In contrary to studies, educational status, residence [2, 4, 32, 47, 49, 51, 58], wealth quintile, EA level variables such as EA wealth, proportion of women and husband who completed secondary education and above, future fertility desire, women knowledge on contraceptive methods [1, 3, 4, 13, 49, 58], women place residence [5] were not found to be associated with women alone contraceptive use decision making. This might be due to the difference in sample design, scope of the study and how the outcome variable was measured (some generated and used composite variables and some use single variable). The other possible likely reason is the inclusion of more confounders in this study unlike those cited here in and one study focus on knowledge, attitude and overall awareness related factors that affect women contraceptive use decision making [3]. Similarly, unlike studies [4, 49, 52] exposure to media is not significant in this study.

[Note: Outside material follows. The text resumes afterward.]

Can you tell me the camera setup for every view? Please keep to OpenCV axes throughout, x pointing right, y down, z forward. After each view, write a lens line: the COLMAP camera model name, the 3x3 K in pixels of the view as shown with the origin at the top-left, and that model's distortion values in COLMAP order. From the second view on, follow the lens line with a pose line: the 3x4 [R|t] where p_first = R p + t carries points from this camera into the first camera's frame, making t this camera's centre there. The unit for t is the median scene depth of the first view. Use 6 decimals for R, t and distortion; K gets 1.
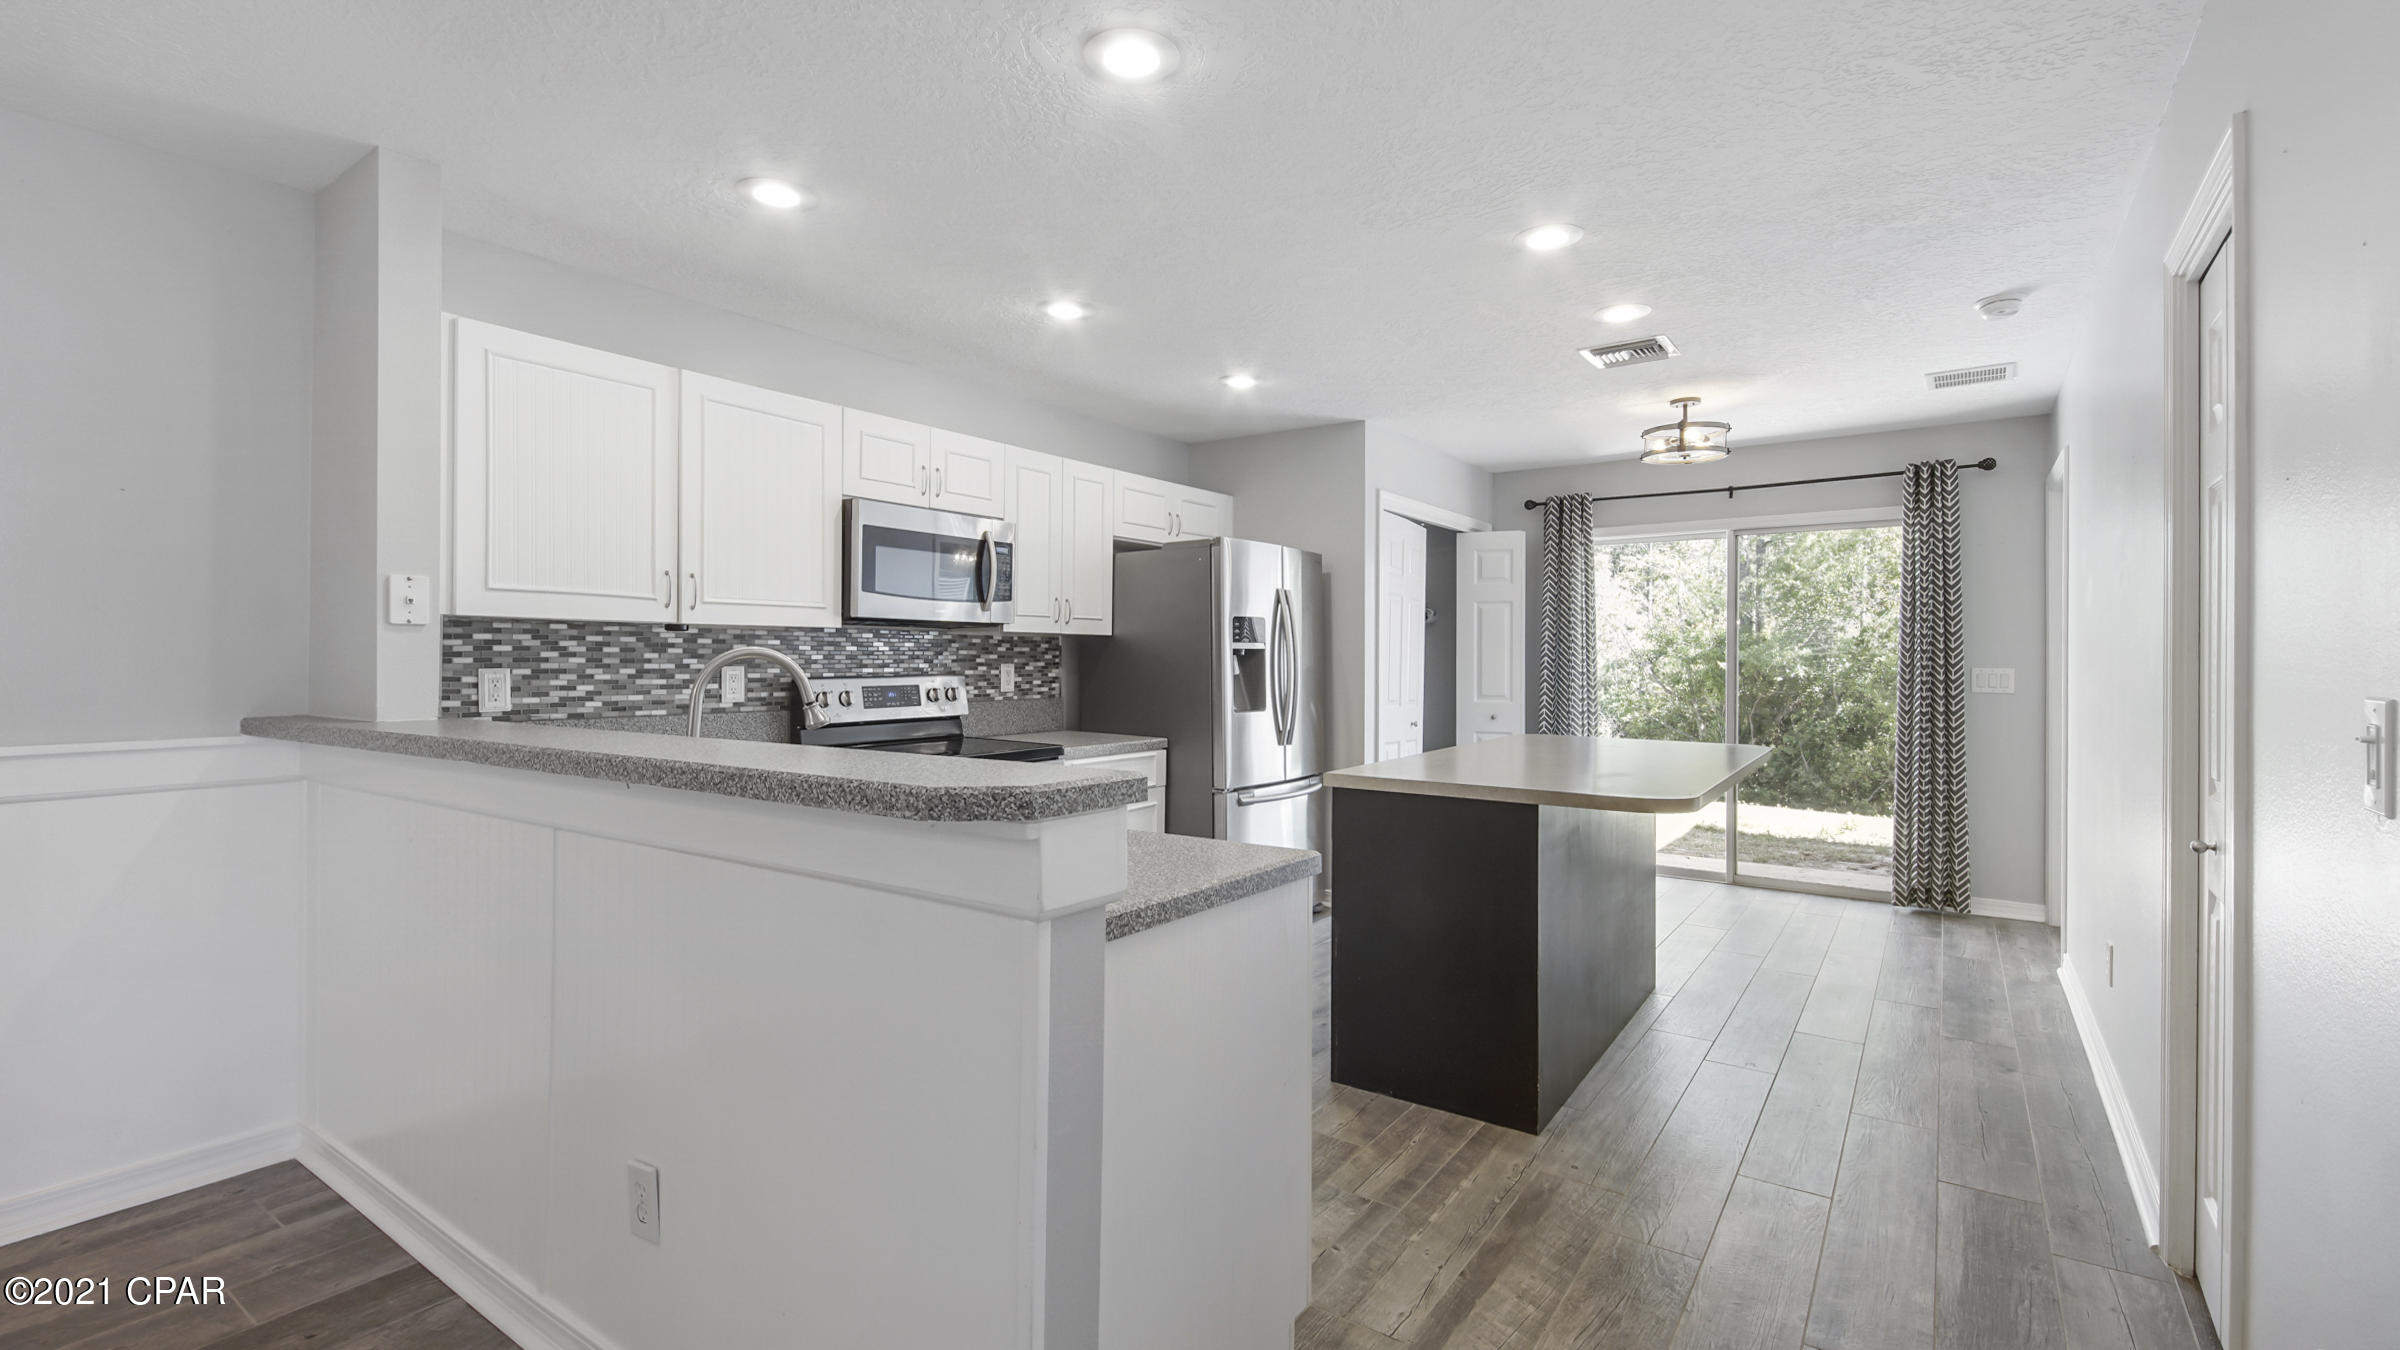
lens RADIAL K [[1064.3, 0, 1201.9], [0, 1064.3, 656.9], [0, 0, 1]] dist [-0.001864, -0.000598]
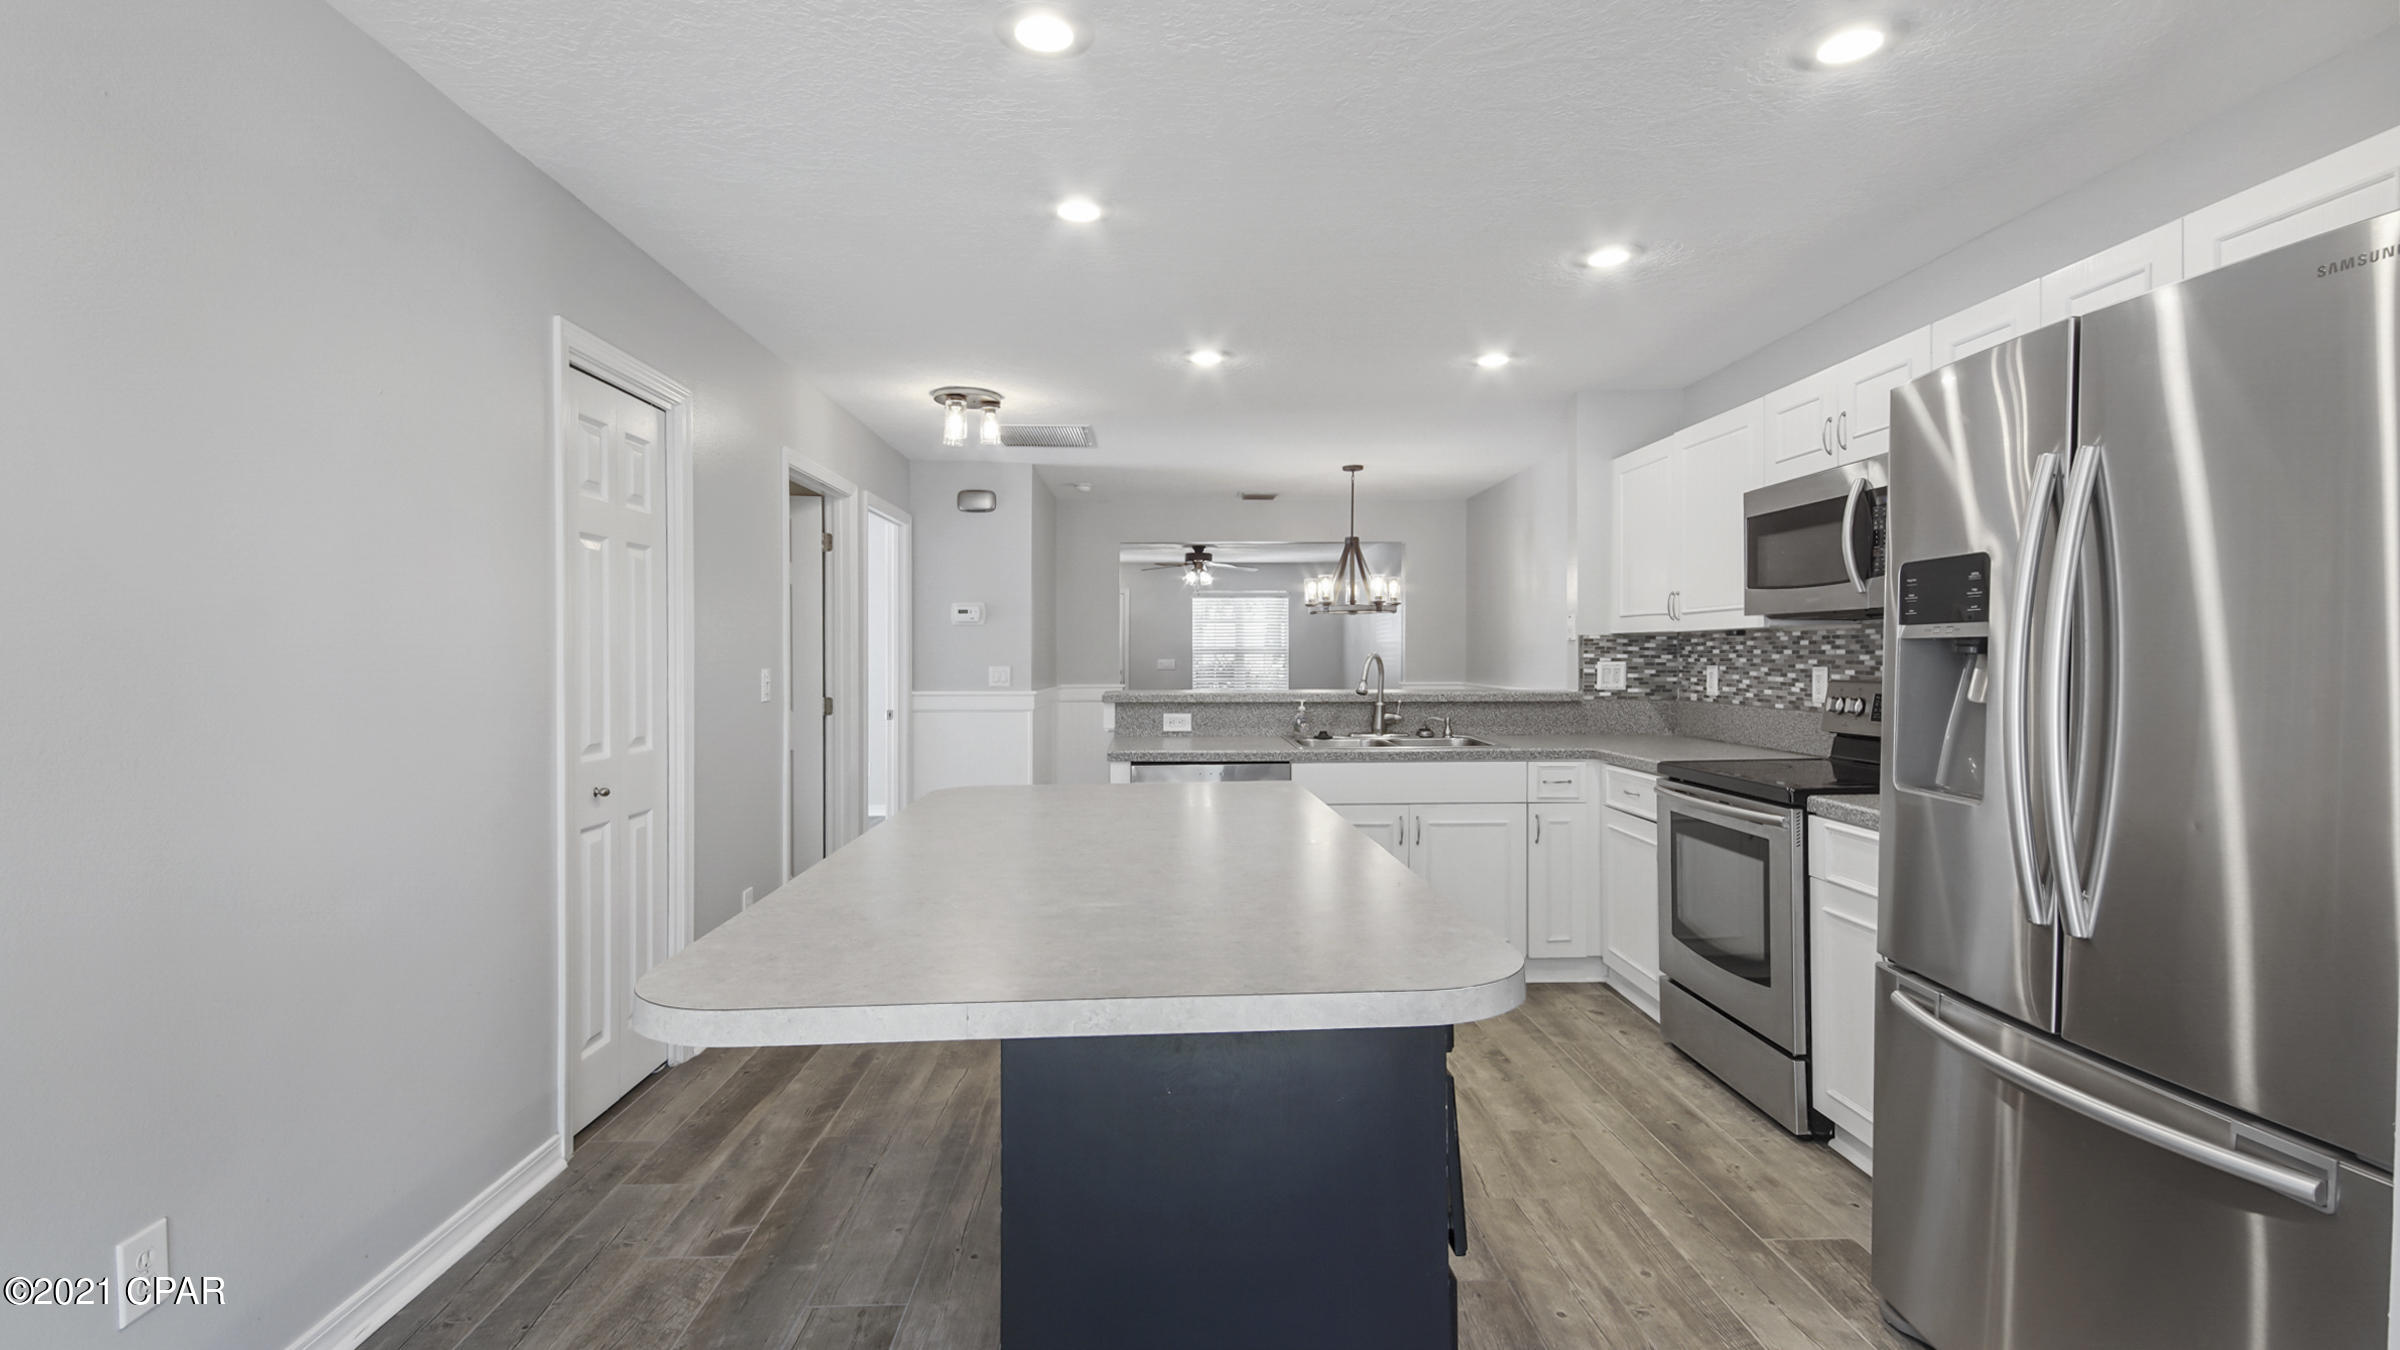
lens RADIAL K [[1064.3, 0, 1201.9], [0, 1064.3, 656.9], [0, 0, 1]] dist [-0.001864, -0.000598]
pose [[-0.793056, 0.000490, -0.609149, 0.731763], [0.001625, 0.999998, -0.001310, -0.000373], [0.609147, -0.002029, -0.793055, 1.634696]]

This study is not spared from limitations. To begin with, data on potential confounder variables such as husband desired number of children and timing of additional child, and women and husband employment were not collected by PMA survey. In addition, as a matter of fact, PMA Ethiopia 2021 cross-sectional survey did not collected data from Tigray region due to the conflict, therefor any form generalization need to consider this in mind. As a strength this study address potential confounder variables, notably group level variables.

Conclusion

To start with, nearly 6 in 10 women who are using currently and/or used recently modern contraceptive method were able to decide their contraceptive independently which calls further improvement to escalate up and maintain near to 100%. To our surprise 1 in 12 women (8.21%) women decide their contraceptive use with the health care provider: provider alone and jointly with the provider accounted for 3.08% and 5.13% restively. What is more interesting is that 1 in 16 women (6.06%) reported that they have no any say in decide ding their contraceptive use. In addition, Polices, strategies and interventions that are designed to enable every women who intended to use contraceptive method to independently decide and the contraceptive method she wanted to use are hoped to help women fully decide by themselves without anyone´s interference and reduces the effect of others. In addition, efforts need to be made that mitigate any form of negative influence from husbands and/or partners and significant others will create conducive environment for the women to decide by themselves. Women alone decision making on contraceptive is likely to be improved by efforts that help women to use contraceptive method based on detail information on methods available during their contraceptive use visits. Providing advice when to get pregnant (planning and spacing pregnancy) also contribute their share in improving women alone decision making.

Furthermore, the finding that younger women had higher odds of decision making and those who married at younger age had lower odds to decide by themselves which calls up on creating awareness on reproductive health service availability and where to utilize it including maximizing the use of youth friendly service access and counseling on the minimum age of marriage as per the Ethiopian family low thereby empowering young/adolescent girls to use contraceptive method. Activities targeting on enabling women to use the method they preferred, spacing their pregnancy, encouraging women to discuss with their husband on the type of contraceptive method they used; that advocating and promoting marriage at least to be in the minimum age as indicate by the law and maintain the marriage duration as much as longer are hoped to improve women alone contraceptive use decision making to the fullest. Finally, including missing variable such as husband desired number of children and timing of additional child, husband employment, women employment for future research in general and performance monitoring for action (PMA) survey in particular.